-- WORK REQUIRED --
Reproduce every line of the data below word for word, with no changes.

Collected data
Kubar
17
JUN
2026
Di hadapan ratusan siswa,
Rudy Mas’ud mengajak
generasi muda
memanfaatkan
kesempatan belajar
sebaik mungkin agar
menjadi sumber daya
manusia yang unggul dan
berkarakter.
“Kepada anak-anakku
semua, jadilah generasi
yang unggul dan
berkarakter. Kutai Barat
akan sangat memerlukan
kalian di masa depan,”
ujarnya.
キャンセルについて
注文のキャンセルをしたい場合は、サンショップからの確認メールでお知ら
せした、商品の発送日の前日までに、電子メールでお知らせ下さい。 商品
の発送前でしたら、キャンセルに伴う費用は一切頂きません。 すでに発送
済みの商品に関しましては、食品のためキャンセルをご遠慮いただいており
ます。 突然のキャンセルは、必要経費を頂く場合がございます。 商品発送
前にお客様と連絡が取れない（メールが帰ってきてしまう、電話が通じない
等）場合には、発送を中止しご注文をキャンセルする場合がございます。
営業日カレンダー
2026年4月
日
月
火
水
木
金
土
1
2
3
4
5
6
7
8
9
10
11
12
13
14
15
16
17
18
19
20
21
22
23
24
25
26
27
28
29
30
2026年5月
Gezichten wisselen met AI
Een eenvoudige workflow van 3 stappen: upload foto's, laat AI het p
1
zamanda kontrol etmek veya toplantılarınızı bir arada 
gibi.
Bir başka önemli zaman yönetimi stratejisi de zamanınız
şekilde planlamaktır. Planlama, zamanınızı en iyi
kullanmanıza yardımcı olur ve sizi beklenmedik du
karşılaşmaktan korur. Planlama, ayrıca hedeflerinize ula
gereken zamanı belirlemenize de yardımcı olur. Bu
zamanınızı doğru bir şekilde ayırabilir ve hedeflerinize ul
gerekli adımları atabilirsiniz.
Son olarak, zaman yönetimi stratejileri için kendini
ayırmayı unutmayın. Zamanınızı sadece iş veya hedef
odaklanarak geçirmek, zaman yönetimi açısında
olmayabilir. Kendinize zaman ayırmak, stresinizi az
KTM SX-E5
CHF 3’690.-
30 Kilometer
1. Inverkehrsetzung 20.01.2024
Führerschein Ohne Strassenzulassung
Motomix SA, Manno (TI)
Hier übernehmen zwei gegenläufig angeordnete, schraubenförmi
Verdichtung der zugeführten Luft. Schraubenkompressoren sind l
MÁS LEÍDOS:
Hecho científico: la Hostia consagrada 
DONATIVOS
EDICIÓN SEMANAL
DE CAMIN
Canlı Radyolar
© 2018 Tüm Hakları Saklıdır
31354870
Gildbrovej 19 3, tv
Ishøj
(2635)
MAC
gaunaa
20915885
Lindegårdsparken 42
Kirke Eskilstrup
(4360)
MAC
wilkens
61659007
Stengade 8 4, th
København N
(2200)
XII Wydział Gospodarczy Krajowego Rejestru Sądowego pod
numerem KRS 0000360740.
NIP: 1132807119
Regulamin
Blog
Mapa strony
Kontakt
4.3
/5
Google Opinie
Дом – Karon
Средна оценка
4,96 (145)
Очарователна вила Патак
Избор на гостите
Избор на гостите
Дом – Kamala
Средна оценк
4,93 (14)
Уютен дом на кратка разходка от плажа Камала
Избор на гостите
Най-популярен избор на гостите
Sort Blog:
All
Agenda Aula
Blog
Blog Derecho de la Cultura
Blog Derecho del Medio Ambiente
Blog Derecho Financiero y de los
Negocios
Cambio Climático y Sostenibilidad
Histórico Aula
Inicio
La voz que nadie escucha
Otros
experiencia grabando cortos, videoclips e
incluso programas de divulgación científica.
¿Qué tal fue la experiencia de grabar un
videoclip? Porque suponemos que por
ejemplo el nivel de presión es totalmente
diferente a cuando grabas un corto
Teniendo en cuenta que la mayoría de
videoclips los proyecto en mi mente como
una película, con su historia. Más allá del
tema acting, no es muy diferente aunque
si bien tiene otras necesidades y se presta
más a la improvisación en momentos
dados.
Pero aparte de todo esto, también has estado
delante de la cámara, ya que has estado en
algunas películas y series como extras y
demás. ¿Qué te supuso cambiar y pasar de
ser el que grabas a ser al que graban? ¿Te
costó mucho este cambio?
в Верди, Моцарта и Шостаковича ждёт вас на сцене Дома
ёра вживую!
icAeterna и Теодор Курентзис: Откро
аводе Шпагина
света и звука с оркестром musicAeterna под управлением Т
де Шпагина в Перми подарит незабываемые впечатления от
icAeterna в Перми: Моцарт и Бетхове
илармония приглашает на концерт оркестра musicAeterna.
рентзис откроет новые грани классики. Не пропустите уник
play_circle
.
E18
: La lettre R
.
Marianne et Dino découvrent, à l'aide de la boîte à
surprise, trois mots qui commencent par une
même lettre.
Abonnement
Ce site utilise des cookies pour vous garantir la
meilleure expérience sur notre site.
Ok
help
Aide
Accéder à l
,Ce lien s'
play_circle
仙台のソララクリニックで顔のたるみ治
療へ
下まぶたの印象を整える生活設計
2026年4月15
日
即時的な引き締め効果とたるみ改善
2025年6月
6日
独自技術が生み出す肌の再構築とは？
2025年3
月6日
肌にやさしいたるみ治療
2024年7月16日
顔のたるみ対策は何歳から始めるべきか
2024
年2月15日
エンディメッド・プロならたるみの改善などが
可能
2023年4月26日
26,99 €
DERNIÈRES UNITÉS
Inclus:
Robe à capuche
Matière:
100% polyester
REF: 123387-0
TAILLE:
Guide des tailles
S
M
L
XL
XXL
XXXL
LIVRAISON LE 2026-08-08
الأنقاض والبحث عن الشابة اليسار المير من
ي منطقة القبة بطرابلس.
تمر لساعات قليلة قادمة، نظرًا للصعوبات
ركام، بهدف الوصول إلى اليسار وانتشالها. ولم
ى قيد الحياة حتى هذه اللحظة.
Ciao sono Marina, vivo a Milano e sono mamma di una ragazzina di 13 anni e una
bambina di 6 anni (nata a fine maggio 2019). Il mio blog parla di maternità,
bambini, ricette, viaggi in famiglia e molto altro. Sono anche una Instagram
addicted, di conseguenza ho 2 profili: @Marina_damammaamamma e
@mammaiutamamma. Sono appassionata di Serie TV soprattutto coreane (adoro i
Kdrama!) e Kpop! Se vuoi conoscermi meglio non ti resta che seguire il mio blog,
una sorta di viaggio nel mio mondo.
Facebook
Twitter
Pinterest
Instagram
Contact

-- OUTPUT OF THE EXERCISE --
Kubar
17
JUN
2026
Di hadapan ratusan siswa,
Rudy Mas’ud mengajak
generasi muda
memanfaatkan
kesempatan belajar
sebaik mungkin agar
menjadi sumber daya
manusia yang unggul dan
berkarakter.
“Kepada anak-anakku
semua, jadilah generasi
yang unggul dan
berkarakter. Kutai Barat
akan sangat memerlukan
kalian di masa depan,”
ujarnya.
キャンセルについて
注文のキャンセルをしたい場合は、サンショップからの確認メールでお知ら
せした、商品の発送日の前日までに、電子メールでお知らせ下さい。 商品
の発送前でしたら、キャンセルに伴う費用は一切頂きません。 すでに発送
済みの商品に関しましては、食品のためキャンセルをご遠慮いただいており
ます。 突然のキャンセルは、必要経費を頂く場合がございます。 商品発送
前にお客様と連絡が取れない（メールが帰ってきてしまう、電話が通じない
等）場合には、発送を中止しご注文をキャンセルする場合がございます。
営業日カレンダー
2026年4月
日
月
火
水
木
金
土
1
2
3
4
5
6
7
8
9
10
11
12
13
14
15
16
17
18
19
20
21
22
23
24
25
26
27
28
29
30
2026年5月
Gezichten wisselen met AI
Een eenvoudige workflow van 3 stappen: upload foto's, laat AI het p
1
zamanda kontrol etmek veya toplantılarınızı bir arada 
gibi.
Bir başka önemli zaman yönetimi stratejisi de zamanınız
şekilde planlamaktır. Planlama, zamanınızı en iyi
kullanmanıza yardımcı olur ve sizi beklenmedik du
karşılaşmaktan korur. Planlama, ayrıca hedeflerinize ula
gereken zamanı belirlemenize de yardımcı olur. Bu
zamanınızı doğru bir şekilde ayırabilir ve hedeflerinize ul
gerekli adımları atabilirsiniz.
Son olarak, zaman yönetimi stratejileri için kendini
ayırmayı unutmayın. Zamanınızı sadece iş veya hedef
odaklanarak geçirmek, zaman yönetimi açısında
olmayabilir. Kendinize zaman ayırmak, stresinizi az
KTM SX-E5
CHF 3’690.-
30 Kilometer
1. Inverkehrsetzung 20.01.2024
Führerschein Ohne Strassenzulassung
Motomix SA, Manno (TI)
Hier übernehmen zwei gegenläufig angeordnete, schraubenförmi
Verdichtung der zugeführten Luft. Schraubenkompressoren sind l
MÁS LEÍDOS:
Hecho científico: la Hostia consagrada 
DONATIVOS
EDICIÓN SEMANAL
DE CAMIN
Canlı Radyolar
© 2018 Tüm Hakları Saklıdır
31354870
Gildbrovej 19 3, tv
Ishøj
(2635)
MAC
gaunaa
20915885
Lindegårdsparken 42
Kirke Eskilstrup
(4360)
MAC
wilkens
61659007
Stengade 8 4, th
København N
(2200)
XII Wydział Gospodarczy Krajowego Rejestru Sądowego pod
numerem KRS 0000360740.
NIP: 1132807119
Regulamin
Blog
Mapa strony
Kontakt
4.3
/5
Google Opinie
Дом – Karon
Средна оценка
4,96 (145)
Очарователна вила Патак
Избор на гостите
Избор на гостите
Дом – Kamala
Средна оценк
4,93 (14)
Уютен дом на кратка разходка от плажа Камала
Избор на гостите
Най-популярен избор на гостите
Sort Blog:
All
Agenda Aula
Blog
Blog Derecho de la Cultura
Blog Derecho del Medio Ambiente
Blog Derecho Financiero y de los
Negocios
Cambio Climático y Sostenibilidad
Histórico Aula
Inicio
La voz que nadie escucha
Otros
experiencia grabando cortos, videoclips e
incluso programas de divulgación científica.
¿Qué tal fue la experiencia de grabar un
videoclip? Porque suponemos que por
ejemplo el nivel de presión es totalmente
diferente a cuando grabas un corto
Teniendo en cuenta que la mayoría de
videoclips los proyecto en mi mente como
una película, con su historia. Más allá del
tema acting, no es muy diferente aunque
si bien tiene otras necesidades y se presta
más a la improvisación en momentos
dados.
Pero aparte de todo esto, también has estado
delante de la cámara, ya que has estado en
algunas películas y series como extras y
demás. ¿Qué te supuso cambiar y pasar de
ser el que grabas a ser al que graban? ¿Te
costó mucho este cambio?
в Верди, Моцарта и Шостаковича ждёт вас на сцене Дома
ёра вживую!
icAeterna и Теодор Курентзис: Откро
аводе Шпагина
света и звука с оркестром musicAeterna под управлением Т
де Шпагина в Перми подарит незабываемые впечатления от
icAeterna в Перми: Моцарт и Бетхове
илармония приглашает на концерт оркестра musicAeterna.
рентзис откроет новые грани классики. Не пропустите уник
play_circle
.
E18
: La lettre R
.
Marianne et Dino découvrent, à l'aide de la boîte à
surprise, trois mots qui commencent par une
même lettre.
Abonnement
Ce site utilise des cookies pour vous garantir la
meilleure expérience sur notre site.
Ok
help
Aide
Accéder à l
,Ce lien s'
play_circle
仙台のソララクリニックで顔のたるみ治
療へ
下まぶたの印象を整える生活設計
2026年4月15
日
即時的な引き締め効果とたるみ改善
2025年6月
6日
独自技術が生み出す肌の再構築とは？
2025年3
月6日
肌にやさしいたるみ治療
2024年7月16日
顔のたるみ対策は何歳から始めるべきか
2024
年2月15日
エンディメッド・プロならたるみの改善などが
可能
2023年4月26日
26,99 €
DERNIÈRES UNITÉS
Inclus:
Robe à capuche
Matière:
100% polyester
REF: 123387-0
TAILLE:
Guide des tailles
S
M
L
XL
XXL
XXXL
LIVRAISON LE 2026-08-08
الأنقاض والبحث عن الشابة اليسار المير من
ي منطقة القبة بطرابلس.
تمر لساعات قليلة قادمة، نظرًا للصعوبات
ركام، بهدف الوصول إلى اليسار وانتشالها. ولم
ى قيد الحياة حتى هذه اللحظة.
Ciao sono Marina, vivo a Milano e sono mamma di una ragazzina di 13 anni e una
bambina di 6 anni (nata a fine maggio 2019). Il mio blog parla di maternità,
bambini, ricette, viaggi in famiglia e molto altro. Sono anche una Instagram
addicted, di conseguenza ho 2 profili: @Marina_damammaamamma e
@mammaiutamamma. Sono appassionata di Serie TV soprattutto coreane (adoro i
Kdrama!) e Kpop! Se vuoi conoscermi meglio non ti resta che seguire il mio blog,
una sorta di viaggio nel mio mondo.
Facebook
Twitter
Pinterest
Instagram
Contact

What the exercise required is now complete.